• **EXERCISE**
Give again the line that contains "pinky tip: (552, 448)", plus every line after it to the end of the records, unchanged.

(Dataset items)
Start of Block
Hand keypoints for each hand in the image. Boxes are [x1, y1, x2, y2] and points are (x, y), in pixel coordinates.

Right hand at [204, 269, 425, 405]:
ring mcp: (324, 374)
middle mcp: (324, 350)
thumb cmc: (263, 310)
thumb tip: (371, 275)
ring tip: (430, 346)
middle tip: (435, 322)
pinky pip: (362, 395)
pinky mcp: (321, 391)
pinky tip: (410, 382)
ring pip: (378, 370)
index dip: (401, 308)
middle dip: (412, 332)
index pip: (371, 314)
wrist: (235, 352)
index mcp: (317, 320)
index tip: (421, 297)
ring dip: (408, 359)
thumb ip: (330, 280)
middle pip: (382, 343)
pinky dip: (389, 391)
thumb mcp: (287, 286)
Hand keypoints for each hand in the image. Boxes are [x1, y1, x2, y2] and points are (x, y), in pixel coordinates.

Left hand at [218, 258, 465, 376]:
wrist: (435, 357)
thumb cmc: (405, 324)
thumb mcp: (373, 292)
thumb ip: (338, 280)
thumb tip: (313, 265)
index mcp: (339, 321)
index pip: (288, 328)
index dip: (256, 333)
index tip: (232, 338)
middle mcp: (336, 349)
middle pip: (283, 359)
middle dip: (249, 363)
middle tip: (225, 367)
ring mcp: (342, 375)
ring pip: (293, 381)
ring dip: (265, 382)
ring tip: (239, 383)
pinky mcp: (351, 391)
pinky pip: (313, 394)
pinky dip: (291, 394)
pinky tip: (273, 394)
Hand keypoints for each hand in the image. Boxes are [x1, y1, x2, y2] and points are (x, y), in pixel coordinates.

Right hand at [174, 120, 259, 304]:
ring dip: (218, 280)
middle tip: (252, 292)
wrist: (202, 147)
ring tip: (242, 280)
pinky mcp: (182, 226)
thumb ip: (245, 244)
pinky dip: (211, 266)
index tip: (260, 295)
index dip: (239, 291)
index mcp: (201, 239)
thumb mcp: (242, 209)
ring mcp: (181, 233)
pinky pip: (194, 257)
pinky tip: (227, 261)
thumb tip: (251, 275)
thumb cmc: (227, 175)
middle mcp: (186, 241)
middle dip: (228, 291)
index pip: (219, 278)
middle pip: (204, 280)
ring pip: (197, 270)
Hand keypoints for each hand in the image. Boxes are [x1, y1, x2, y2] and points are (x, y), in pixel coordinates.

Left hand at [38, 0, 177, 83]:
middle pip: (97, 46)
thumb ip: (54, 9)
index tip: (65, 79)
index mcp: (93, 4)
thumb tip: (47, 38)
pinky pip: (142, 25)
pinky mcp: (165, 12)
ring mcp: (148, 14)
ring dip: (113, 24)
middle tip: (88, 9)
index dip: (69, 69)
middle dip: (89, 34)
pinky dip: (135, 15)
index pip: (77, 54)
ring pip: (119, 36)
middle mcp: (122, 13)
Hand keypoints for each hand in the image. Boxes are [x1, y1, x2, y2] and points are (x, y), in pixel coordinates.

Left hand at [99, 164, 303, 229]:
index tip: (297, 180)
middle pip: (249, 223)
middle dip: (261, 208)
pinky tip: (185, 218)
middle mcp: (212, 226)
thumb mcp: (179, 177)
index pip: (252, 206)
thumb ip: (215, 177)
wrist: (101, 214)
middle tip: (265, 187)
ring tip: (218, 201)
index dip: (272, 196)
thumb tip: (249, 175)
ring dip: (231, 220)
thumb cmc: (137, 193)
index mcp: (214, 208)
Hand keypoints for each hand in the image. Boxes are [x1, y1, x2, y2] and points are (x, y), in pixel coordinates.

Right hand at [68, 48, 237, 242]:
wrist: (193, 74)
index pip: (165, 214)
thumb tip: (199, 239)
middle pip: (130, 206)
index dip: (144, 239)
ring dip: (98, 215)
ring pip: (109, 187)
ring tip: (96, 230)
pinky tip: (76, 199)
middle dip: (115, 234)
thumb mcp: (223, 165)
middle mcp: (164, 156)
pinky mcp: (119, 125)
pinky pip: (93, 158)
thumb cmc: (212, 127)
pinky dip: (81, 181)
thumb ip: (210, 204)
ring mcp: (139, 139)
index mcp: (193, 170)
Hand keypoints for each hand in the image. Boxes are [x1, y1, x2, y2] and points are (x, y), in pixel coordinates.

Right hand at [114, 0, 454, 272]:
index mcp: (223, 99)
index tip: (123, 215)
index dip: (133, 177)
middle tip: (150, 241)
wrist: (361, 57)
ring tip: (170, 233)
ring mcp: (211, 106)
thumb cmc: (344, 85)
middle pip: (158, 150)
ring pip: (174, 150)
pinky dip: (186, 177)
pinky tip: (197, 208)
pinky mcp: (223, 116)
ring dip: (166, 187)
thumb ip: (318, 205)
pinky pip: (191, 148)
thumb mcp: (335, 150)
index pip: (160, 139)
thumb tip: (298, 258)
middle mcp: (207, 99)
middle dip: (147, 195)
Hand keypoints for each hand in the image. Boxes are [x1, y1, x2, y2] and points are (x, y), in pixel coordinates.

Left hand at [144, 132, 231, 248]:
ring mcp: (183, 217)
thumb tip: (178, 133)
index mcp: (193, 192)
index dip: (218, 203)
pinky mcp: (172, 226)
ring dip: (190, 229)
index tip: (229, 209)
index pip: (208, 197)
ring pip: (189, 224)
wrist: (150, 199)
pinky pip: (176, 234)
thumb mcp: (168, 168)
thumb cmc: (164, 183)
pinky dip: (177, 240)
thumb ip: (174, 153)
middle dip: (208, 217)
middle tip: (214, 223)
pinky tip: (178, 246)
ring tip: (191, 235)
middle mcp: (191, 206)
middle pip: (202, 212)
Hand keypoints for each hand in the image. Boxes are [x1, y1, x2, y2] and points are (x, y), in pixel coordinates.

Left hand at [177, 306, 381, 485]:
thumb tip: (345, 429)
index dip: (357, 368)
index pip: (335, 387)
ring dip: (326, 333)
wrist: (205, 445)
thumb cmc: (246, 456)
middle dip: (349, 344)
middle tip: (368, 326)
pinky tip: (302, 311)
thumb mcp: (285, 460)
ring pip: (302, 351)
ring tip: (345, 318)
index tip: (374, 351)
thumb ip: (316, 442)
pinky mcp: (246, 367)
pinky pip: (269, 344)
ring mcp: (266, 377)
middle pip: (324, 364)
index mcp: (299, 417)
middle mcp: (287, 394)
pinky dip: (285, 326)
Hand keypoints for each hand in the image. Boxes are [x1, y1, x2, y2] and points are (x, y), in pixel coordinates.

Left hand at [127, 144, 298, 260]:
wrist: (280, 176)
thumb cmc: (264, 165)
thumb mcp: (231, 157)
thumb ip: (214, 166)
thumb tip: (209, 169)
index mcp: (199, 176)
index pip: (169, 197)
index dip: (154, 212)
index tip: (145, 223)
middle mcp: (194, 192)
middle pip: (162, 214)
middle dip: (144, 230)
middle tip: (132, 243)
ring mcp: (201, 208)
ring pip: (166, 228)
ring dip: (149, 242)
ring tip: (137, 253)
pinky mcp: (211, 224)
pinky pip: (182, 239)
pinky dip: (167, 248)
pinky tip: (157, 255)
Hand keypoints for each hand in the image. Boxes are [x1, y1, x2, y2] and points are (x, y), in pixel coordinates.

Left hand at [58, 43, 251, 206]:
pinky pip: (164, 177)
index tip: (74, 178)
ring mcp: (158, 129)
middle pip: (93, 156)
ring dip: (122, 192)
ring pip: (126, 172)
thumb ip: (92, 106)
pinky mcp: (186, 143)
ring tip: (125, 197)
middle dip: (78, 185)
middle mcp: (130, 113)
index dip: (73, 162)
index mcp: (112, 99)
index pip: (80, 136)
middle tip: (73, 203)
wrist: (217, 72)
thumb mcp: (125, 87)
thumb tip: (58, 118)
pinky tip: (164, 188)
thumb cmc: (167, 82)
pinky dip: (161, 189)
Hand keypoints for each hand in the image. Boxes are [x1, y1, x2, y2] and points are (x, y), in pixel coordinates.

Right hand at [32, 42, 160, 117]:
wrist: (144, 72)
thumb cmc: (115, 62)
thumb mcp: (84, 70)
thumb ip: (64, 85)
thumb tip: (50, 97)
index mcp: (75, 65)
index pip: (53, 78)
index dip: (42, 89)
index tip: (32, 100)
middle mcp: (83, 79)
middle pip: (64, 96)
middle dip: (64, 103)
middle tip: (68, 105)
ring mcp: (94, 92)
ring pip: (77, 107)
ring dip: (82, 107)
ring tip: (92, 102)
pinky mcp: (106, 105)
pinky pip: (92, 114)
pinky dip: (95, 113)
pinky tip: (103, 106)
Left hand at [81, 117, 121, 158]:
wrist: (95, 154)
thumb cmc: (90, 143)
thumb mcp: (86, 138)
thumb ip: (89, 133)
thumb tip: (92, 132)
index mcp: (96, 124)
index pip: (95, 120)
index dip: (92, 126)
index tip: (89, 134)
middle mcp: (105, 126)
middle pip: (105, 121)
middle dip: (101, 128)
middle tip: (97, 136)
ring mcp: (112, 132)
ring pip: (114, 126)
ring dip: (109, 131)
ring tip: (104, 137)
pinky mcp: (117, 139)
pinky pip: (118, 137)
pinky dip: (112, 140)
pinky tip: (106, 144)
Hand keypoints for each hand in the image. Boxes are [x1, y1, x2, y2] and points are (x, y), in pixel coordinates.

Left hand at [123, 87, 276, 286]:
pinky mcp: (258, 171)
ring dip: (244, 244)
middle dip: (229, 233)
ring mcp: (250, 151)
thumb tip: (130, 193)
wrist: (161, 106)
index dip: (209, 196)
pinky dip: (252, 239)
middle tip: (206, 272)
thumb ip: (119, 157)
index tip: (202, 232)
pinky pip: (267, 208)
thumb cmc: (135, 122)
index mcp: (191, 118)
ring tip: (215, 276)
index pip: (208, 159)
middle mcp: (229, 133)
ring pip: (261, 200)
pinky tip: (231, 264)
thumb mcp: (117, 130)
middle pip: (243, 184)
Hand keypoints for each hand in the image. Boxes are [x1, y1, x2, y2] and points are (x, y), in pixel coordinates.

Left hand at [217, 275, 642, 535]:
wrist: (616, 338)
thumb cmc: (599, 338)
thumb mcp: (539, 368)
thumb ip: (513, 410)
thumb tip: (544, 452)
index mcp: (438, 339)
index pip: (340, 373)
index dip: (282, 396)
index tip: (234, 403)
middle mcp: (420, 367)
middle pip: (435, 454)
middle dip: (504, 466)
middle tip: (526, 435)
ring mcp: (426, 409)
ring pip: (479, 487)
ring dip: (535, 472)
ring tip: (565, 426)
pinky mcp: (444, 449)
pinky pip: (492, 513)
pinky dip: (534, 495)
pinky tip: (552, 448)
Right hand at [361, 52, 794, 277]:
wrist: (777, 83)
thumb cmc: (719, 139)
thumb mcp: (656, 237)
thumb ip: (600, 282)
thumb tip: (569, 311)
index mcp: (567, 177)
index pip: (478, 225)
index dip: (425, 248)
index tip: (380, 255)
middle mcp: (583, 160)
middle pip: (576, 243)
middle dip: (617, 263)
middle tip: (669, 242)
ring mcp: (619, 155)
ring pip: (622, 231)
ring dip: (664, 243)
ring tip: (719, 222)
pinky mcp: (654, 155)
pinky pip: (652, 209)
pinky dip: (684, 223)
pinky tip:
End of Block
• **EXERCISE RESPONSE**
pinky tip: (552, 448)
Right hand at [361, 52, 794, 277]:
wrist: (777, 83)
thumb cmc: (719, 139)
thumb mcp: (656, 237)
thumb ip: (600, 282)
thumb tip: (569, 311)
index mcp: (567, 177)
index pip: (478, 225)
index dip: (425, 248)
index tip: (380, 255)
middle mcp: (583, 160)
middle pip: (576, 243)
middle dip: (617, 263)
middle tip: (669, 242)
ring mcp: (619, 155)
ring pip: (622, 231)
ring dip: (664, 243)
ring tip: (719, 222)
pinky mcp: (654, 155)
pinky pip: (652, 209)
pinky dip: (684, 223)
pinky tip:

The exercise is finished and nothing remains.